▸ **Required actions**
**A.** According to the text on mixed ionic/electronic conduction, why do organic semiconductor devices made with cyanine dyes have intrinsic ionic and electronic charge conductivity? Answer in one to three sentences.
**B.** In the text on mixed ionic/electronic conduction, rewrite the part starting with "Arguably the best" and going on through "future light sources.", replacing "inexpensive" with "affordable".
**C.** Decide whether each statement agrees with the text on mixed ionic/electronic conduction. Answer yes or no, and quote the deciding words of the text exactly.
(i) In an LEC, the ionic organic semiconductor film lies between two air-stable electrodes.
(ii) In the cyanine dye bilayer thin film devices, the counter anions were found to stay fixed in place.
(iii) Mixed ionic/electronic conduction has been used to make actuators.

▸ **Source text**
________________________________________

Significant progress is being made with organic small molecules and polymers that feature mixed ionic/electronic conduction for new applications in the fields of optoelectronics, sensors and smart materials. The coexistence of electric and mobile ionic charge in conjugated organic materials can improve the performance of existing devices, and allows for new functionalities. For example, the mixed ionic/electronic conduction has been used for the fabrication of actuators or electrochromic displays. Mobile ionic charge can also be used for the formation of junctions displaying diode characteristics.

 

Cyanine dyes are charged conjugated molecules that are accompanied by a counter anion. Therefore, organic semiconductor devices built with cyanine dyes have intrinsic ionic and electronic charge conductivity. We demonstrated for cyanine dye bilayer thin film devices that the counter anions are relatively mobile and are displayed within the cyanine layer and into adjacent layers, either by diffusion due to concentration gradients or by internal or applied external electrical fields. The build-up of ionic space charge creates electric fields and induces potential energy shifts similar to conventional p-n junctions. Thereby, ionic charge can be used to control the flow of electronic current. For example, oxidative and reductive electron transfer processes can simply be switched on and off with an applied bias, thereby altering device performance and spectral sensitivity.

 

Arguably the best studied device application of the mixed electronic/ionic conduction in organic materials is the light-emitting electrochemical cell (LEC). LECs are solid state devices composed of an ionic organic semiconductor film sandwiched between two air-stable electrodes. Thanks to the presence of mobile ions, the single active layer can perform the tasks taking place in an electroluminescence device, i.e. charge injection, transport, exciton formation and radiative recombination. LECs have a simple architecture and the potential to be fabricated by fault-tolerant and low-cost solution processes on flexible substrates by large-area compatible coating and printing processes. This makes LECs a competing technology for inexpensive future light sources.

________________________________________

▸ **Provided material**
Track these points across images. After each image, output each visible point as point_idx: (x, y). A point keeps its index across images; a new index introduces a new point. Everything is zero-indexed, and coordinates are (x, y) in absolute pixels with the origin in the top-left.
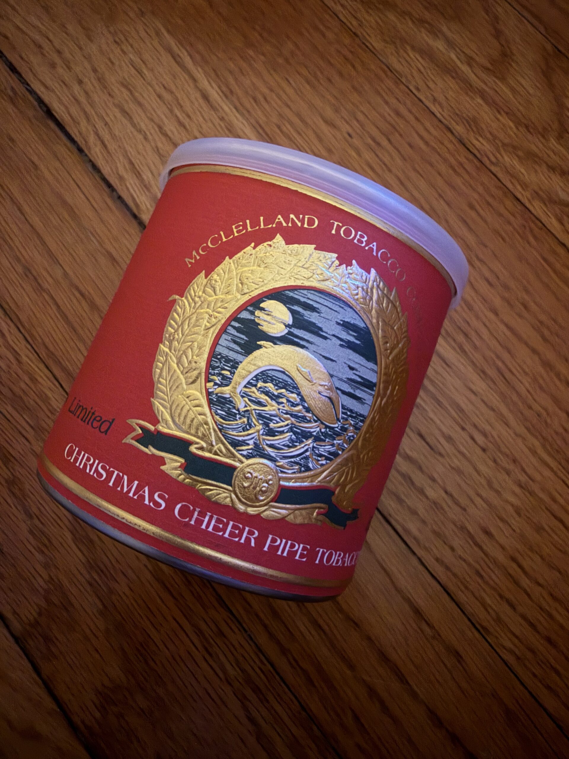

________________________________________

▸ **Answers to the exercise**
**A.** Cyanine dyes are charged conjugated molecules, and each comes with a counter anion. Devices built from them therefore carry both ionic and electronic charge.

**B.**
Arguably the best studied device application of the mixed electronic/ionic conduction in organic materials is the light-emitting electrochemical cell (LEC). LECs are solid state devices composed of an ionic organic semiconductor film sandwiched between two air-stable electrodes. Thanks to the presence of mobile ions, the single active layer can perform the tasks taking place in an electroluminescence device, i.e. charge injection, transport, exciton formation and radiative recombination. LECs have a simple architecture and the potential to be fabricated by fault-tolerant and low-cost solution processes on flexible substrates by large-area compatible coating and printing processes. This makes LECs a competing technology for affordable future light sources.

**C.**
(i) Yes: "composed of an ionic organic semiconductor film sandwiched between two air-stable electrodes"
(ii) No: "the counter anions are relatively mobile"
(iii) Yes: "the mixed ionic/electronic conduction has been used for the fabrication of actuators or electrochromic displays"